Will Greenwood, the World Cup-winning centre and the most celebrated player on the staff, said: "My overriding feeling is one of letting people down. I'm off to have a drink with the supporters, always assuming they want to have a drink with me."

As ever, the admirable Diprose was the most articulate - and the most honest - of summarisers. "What will happen? I don't think any of us know," he admitted. "I'm still under contract and given the option, I'd love to stay here and help take the side back into the Premiership. But in a relegation situation, contracts tend not to mean a great deal. Money is going to be tighter, obviously, and as this isn't the cheapest part of the world in which to live, it won't be viable for people to play for three-and-a-half grand a year. It's a mess, isn't it? There again, I started my career in the Second Division with Saracens, and if there hadn't been a gateway into the top league, I might not have done what I've done in the game. There are arguments both ways, but I can't say relegation is wrong."

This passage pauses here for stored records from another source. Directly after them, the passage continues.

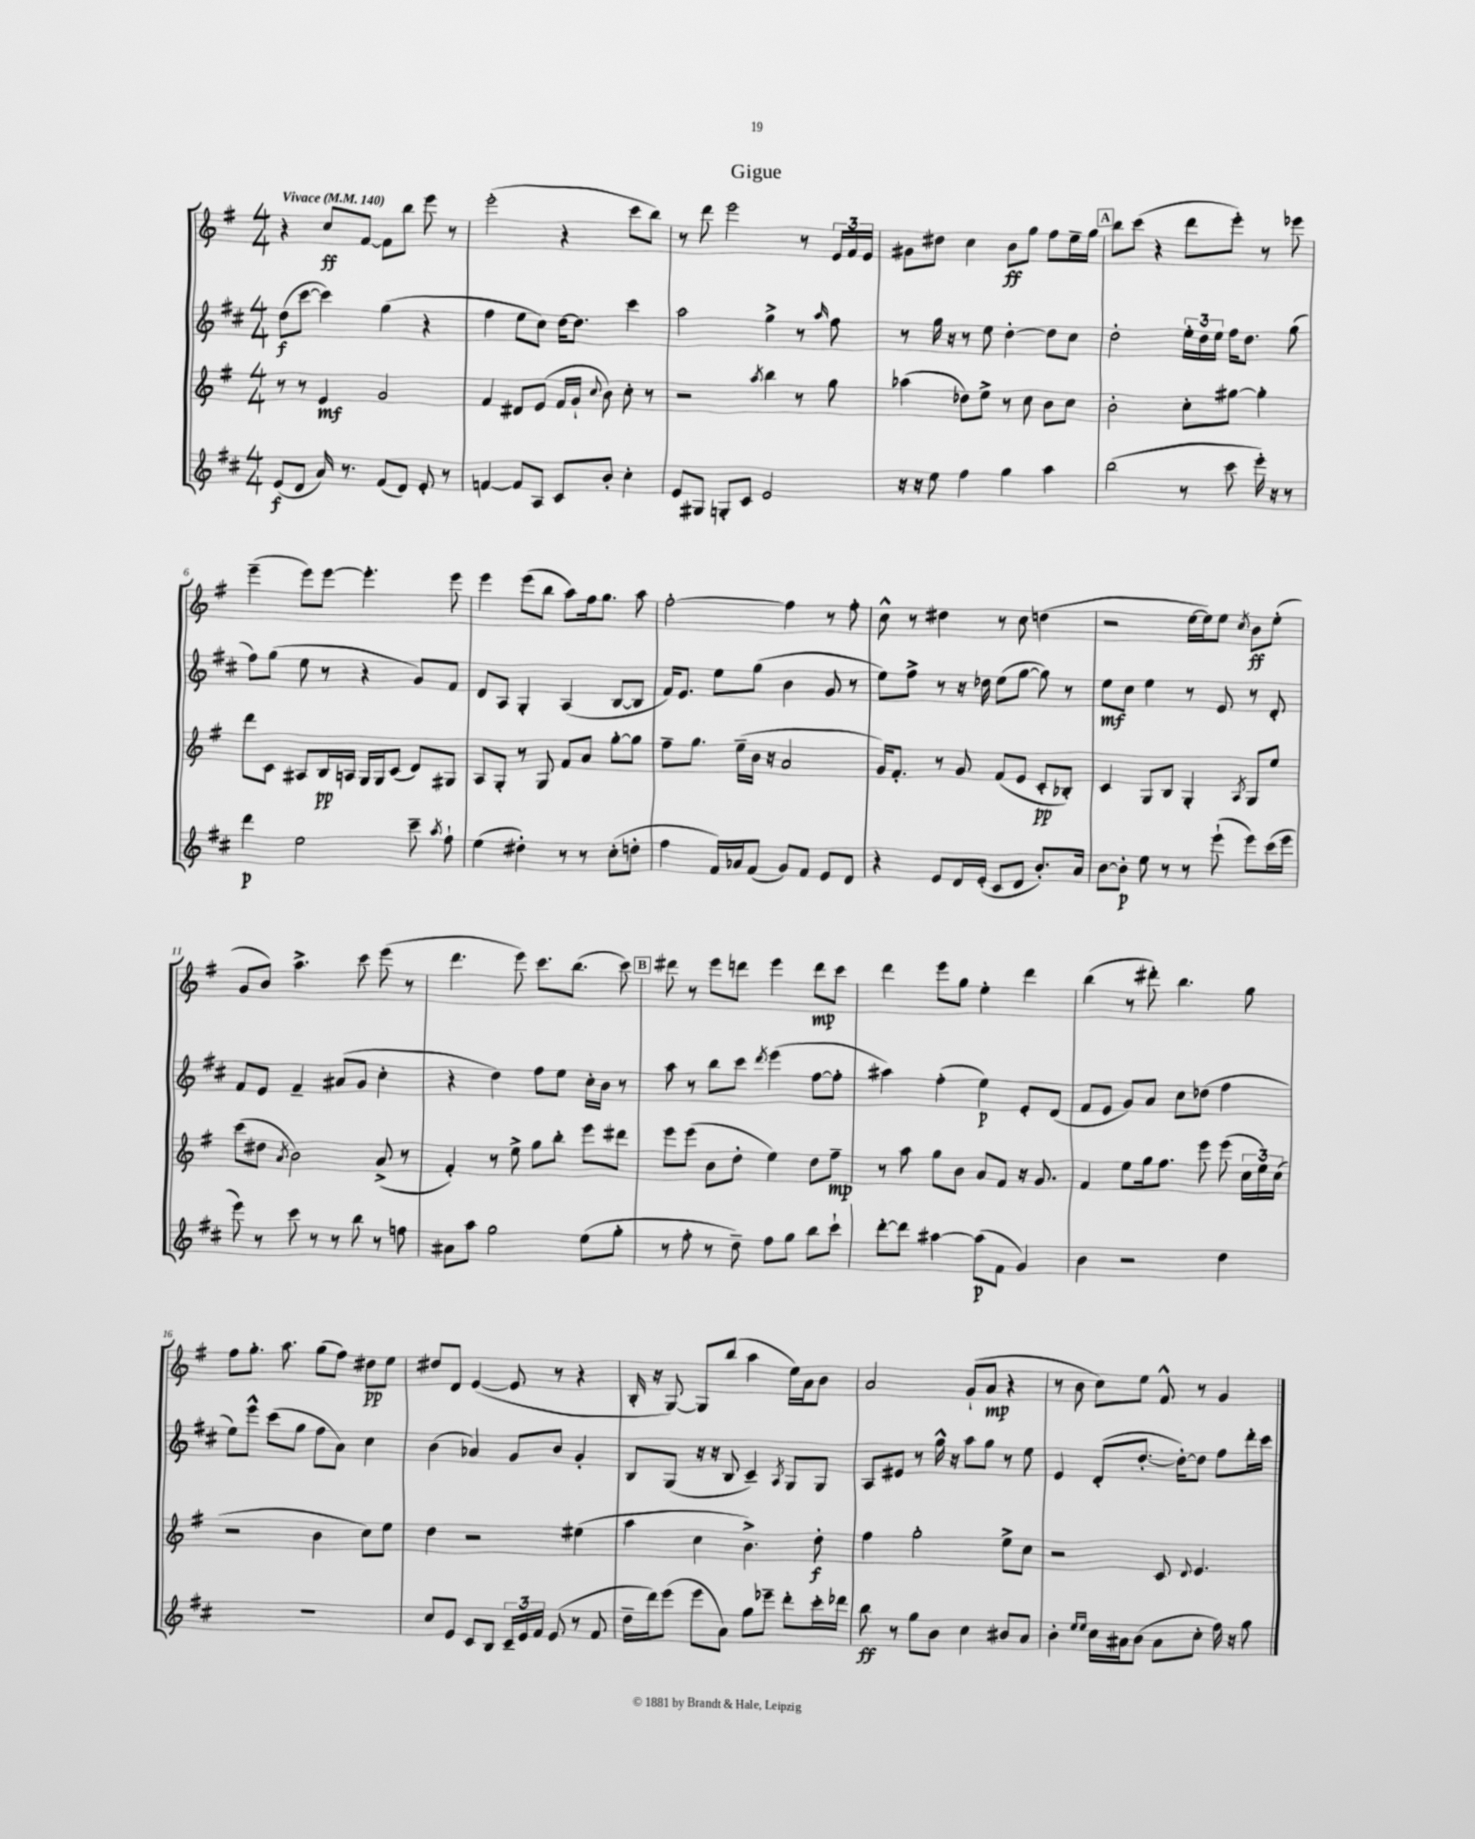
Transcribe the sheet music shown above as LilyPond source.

\header { title = "Gigue" }
<<
\new StaffGroup <<
\new Staff = "s0" {
    \clef treble \key g \major \numericTimeSignature \time 4/4 \tempo "Vivace" 4 = 140
    \autoBeamOff r4 c''8[\ff fis'8]~ fis'8[ b''8] e'''8 r8 |
    e'''2-.( r4 c'''8[ b''8]) |
    r8 d'''8 e'''2 r8 \tuplet 3/2 { e'16[ fis'16 e'16] } |
    gis'8[ dis''8] c''4 b'8[\ff g''8] fis''8[ e''16-- g''16] |
    \mark \markup { \box "A" } b''8[ c'''8]( r4 d'''8[ e'''8]-.) r8 ees'''8 |
    e'''4--( e'''8[) e'''8]~ e'''4.-. e'''8 |
    e'''4 e'''8[( b''8] a''8[) fis''16 g''8.] a''8 |
    fis''2~-. fis''4 r8 fis''8-. |
    c''8-^ r8 dis''4 r8 c''8 d''4( |
    r2 e''16[~ e''16) e''8] \acciaccatura { c''8 } b'8[\ff e''8]-.( |
    g'8[ b'8]) a''4.-> c'''8 e'''8( r8 |
    d'''4. e'''8) c'''8.[ b''8.]( c'''8) |
    \mark \markup { \box "B" } dis'''8 r8 e'''8[ d'''8] e'''4 d'''8[\mp c'''8] |
    d'''4 e'''8[ g''8] e''4-. d'''4 |
    b''4( r8 dis'''8-.) b''4. g''8 |
    fis''8[ g''8.]-. a''8. g''8[( fis''8]) dis''8[\pp e''8] |
    dis''8[ d'8] e'4~( e'8 r8 r4 |
    b16-. r16 g8~) g8[ b''8]( a''4 e''16[) a'16 b'8] |
    a'2 g'8[-!( a'8]\mp r4 |
    r8 b'8 c''8[) e''8] fis'8-^ r8 g'4 \bar "|." |
}
\new Staff = "s1" {
    \clef treble \key d \major \numericTimeSignature \time 4/4
    \autoBeamOff d''8[\f( cis'''8]~ cis'''4) g''4( r4 |
    fis''4 e''8[ cis''8]) d''16[~ d''8.] cis'''4 |
    a''2 g''4-> r8 \grace { a''16 } fis''8 |
    r8 g''16 r16 r8 e''8 d''4~-. d''8[ cis''8] |
    \mark \markup { \box "A" } d''2-. \tuplet 3/2 { e''16[-. d''16 e''16] } fis''16[ d''8.] g''8( |
    fis''8[) g''8]( e''8 r8 r4 g'8[) fis'8] |
    d'8[ a8] g4-. a4( b8[~ b8] |
    fis'16[) e'8.] e''8[ g''8]( b'4 g'8 r8 |
    e''8[) fis''8]-> r8 r16 des''16 e''8[( g''8]~ g''8) r8 |
    e''8[\mf cis''8] e''4 r8 e'8 r8 d'8-. |
    fis'8[ e'8] fis'4-- ais'8[( g'8] cis''4-. |
    r4 d''4) fis''8[ e''8] cis''16[-. b'16] r8 |
    \mark \markup { \box "B" } a''8 r8 b''8[ cis'''8] \acciaccatura { d'''8 } e'''4( fis''8[~ fis''8]-. |
    ais''4) fis''4-.( e''4\p) e'8[-. d'8]( |
    fis'8[ e'8] g'8[) a'8] cis''8[ des''8]( fis''4 |
    e''8[) e'''8]-^ cis'''8[( g''8] fis''8[ a'8]) cis''4 |
    b'4( aes'4) g'8[ b'8] g'4-. |
    b8[ g8]( r16 r16 b8 cis'4--) \acciaccatura { a8 } g8[ g8] |
    a8[ eis'8] r8 g''16-^ r16 a''8[ g''8] r8 e''8 |
    e'4 d'8[-.( d''8.]~-. d''16[~-.) d''8] fis''8[ d'''16-. cis'''16] \bar "|." |
}
\new Staff = "s2" {
    \clef treble \key g \major \numericTimeSignature \time 4/4
    \autoBeamOff r8 r8 e'4\mf g'2 |
    fis'4 dis'8[ e'8]( fis'16[ g'16]-! \appoggiatura { c''8 } b'8) c''8-. r8 |
    r2 \acciaccatura { a''8 } b''4 r8 g''8 |
    aes''4( des''8[) e''8]-> r8 c''8 b'8[ c''8] |
    \mark \markup { \box "A" } b'2-. c''8[-. gis''8]~ gis''4-. |
    d'''8[ c'8] ais8[ b16\pp a16] g16[ g16 c'8]( d'8[) gis8] |
    a8[ g8]-. r8 g8 fis'8[ a'8] g''8[~-. g''8] |
    fis''8[-- g''8.] e''16[--( b'16] r16 a'2 |
    g'16[) fis'8.]-. r8 g'8 fis'8[( e'8] c'8[-.\pp bes8]-.) |
    c'4 g8[ b8] g4-. \acciaccatura { a8 } g8[ e''8] |
    c'''8[( dis''8] \acciaccatura { a'8 } b'2) a'8->( r8 |
    fis'4-.) r8 e''8-> g''8[ b''8]-. e'''8[ dis'''8] |
    \mark \markup { \box "B" } e'''8[ e'''8]( b'8[ d''8]-. e''4) d''8[ fis''8]--\mp |
    r8 a''8 g''8[ b'8] a'8[ fis'8] r16 g'8. |
    fis'4 e''8[ g''16 fis''8.] e'''8 e'''8( \tuplet 3/2 { c''16[ e''16) c''16]( } |
    r2 b'4 c''8[) e''8] |
    d''4 r2 eis''4( |
    a''4 c''4 b'4.->) d''8-.\f |
    fis''4 g''2-. e''8[-> c''8] |
    r2 c'8 \appoggiatura { d'8 } e'4. \bar "|." |
}
\new Staff = "s3" {
    \clef treble \key d \major \numericTimeSignature \time 4/4
    \autoBeamOff e'8[\f( d'8] a'16) r8. fis'8[( d'8]) e'8-. r8 |
    f'4~ f'8[ a8] cis'8[ b'8]-. cis''4-. |
    e'8[ gis8] g8[-. cis'8] e'2 |
    r16 r16 e''8 fis''4 g''4 a''4 |
    \mark \markup { \box "A" } b''2( r8 cis'''8 e'''16-.) r16 r8 |
    d'''4\p e''2 cis'''8-- \acciaccatura { a''8 } fis''8-! |
    e''4( dis''4-.) r8 r8 cis''8[-.( d''8]-. |
    fis''4 fis'16[) aes'16 fis'8]( g'8[) fis'8] e'8[ d'8] |
    r4 e'8[ d'16 e'16]-.( cis'8[ d'8] b'8.[-.) a'16] |
    b'8[~ b'8]-.\p e''8 r8 r8 e'''8-!( e'''8[) cis'''16( e'''16] |
    e'''8) r8 cis'''8 r8 r8 b''8 r8 f''8 |
    ais'8[ a''8] g''2 e''8[( g''8]-. |
    \mark \markup { \box "B" } r8 fis''8-. r8 d''8--) fis''8[ g''8] b''8[ cis'''8]-! |
    d'''8[~-. d'''8] ais''4~ ais''8[\p( fis'8] g'4) |
    b'4 r2 d''4 |
    r1 |
    cis''8[ e'8] cis'8[ b8] \tuplet 3/2 { cis'16[-- e'16 fis'16] } e'8( r8 fis'8 |
    d''16[-- d'''16) e'''8]( e'''8[ a'8]) g''8[ ees'''8]-- d'''8[-. cis'''16-. des'''16] |
    b''8\ff r8 g''8[ b'8] cis''4 bis'8[ a'8] |
    b'4-. \grace { e''16[ e''16] } cis''16[ ais'16 b'8]( ais'8[ cis''8]-. fis''16) r16 g''8 \bar "|." |
}
>>
>>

Mark Evans, who has been combining the duties of chief executive and head coach since Quins last found themselves in trapdoor territory some four years ago, takes the opposite view. In his view, relegation is not so much wrong as evil. He might have taken the scattergun approach on Saturday, not least because he has pushed through some major redevelopment work at the Stoop that suddenly has the look of the white elephant about it, but he chose to keep his powder dry. "My opinions are very well known, but it would look appallingly like sour grapes if I entered into this debate at this point," he said, rightly.

But the facts remain. This catastrophe will cost Quins somewhere near £5m, despite a so-called parachute payment of £1.5m from the Premiership coffers, and with a £6m loan on the new stand staring out at Evans from the spreadsheet on his computer, cuts will have to be made. Had his side built on their three-try performance in the first half - the initial strike from Staunton was brilliantly conceived, as was George Harder's pass to Gavin Duffy for the third - the entire staff would have stayed in a job. As it is, the employment exchange beckons.

"We never quite shook them off, did we?" lamented Diprose, referring to an off-colour Sale who nevertheless contrived to deny Quins full value for their early desperation-fuelled superiority. Unlike the unfortunate Staunton, the visiting outside-half Charlie Hodgson looked wholly incapable of missing a kick at goal. (Ironically, he rarely looks like landing one when he plays for England over the road at Twickenham). Staunton managed three from six, Hodgson five from five. There you have it.

Sale, in dangerously close proximity when they should have been miles out of range, finally put themselves in front when Mark Cueto, every inch a Lions wing despite Sir Clive Woodward's views to the contrary, scored a try out of nothing from fully 50 metres.

"I was a wing myself," said Phillipe Saint-André, the former France captain and current Sale coach. "I know one when I see one, and Mark is a man who smells the line." Saint-André said something else that was absolutely right.

"This is a sad day for rugby in England, seeing Harlequins relegated," he acknowledged. "They are a club with a history, and in France, we know more of them than perhaps any other team. But it is also a beautiful day, because this is the drama that rugby gives us."

Many will have seen it as comedy, others as farce, some as tragedy. Whatever the truth of it, it was pure theatre, and without it there is no sport worthy of the name.

Harlequins: Tries Staunton, Hayter, Duffy; Conversions Staunton 2; Penalty Staunton. Sale: Tries Hanley, Cueto; Conversions Hodgson 2; Penalties Hodgson 3.

Harlequins: G Duffy (T Williams, 72); G Harder, W Greenwood, M Deane, S Keogh (D James, 40); J Staunton, S So'oialo; M Worsley (C Jones, 51), J Hayter, J Dawson, R Winters, S Miall (J Evans, 51), N Easter (L Sherriff, 75), A Vos (capt), A Diprose.

Sale: M Cueto; O Ripol, J Robinson (capt), R Todd, S Hanley; C Hodgson, B Redpath; A Sheridan, S Bruno (A Titterrell, 45), B Stewart (S Turner, 51), I Fernandez Lobbe (C Jones, 45), D Schofield, J White, J Carter, S Chabal (M Lund, 62).

Referee: D Pearson (Northumberland).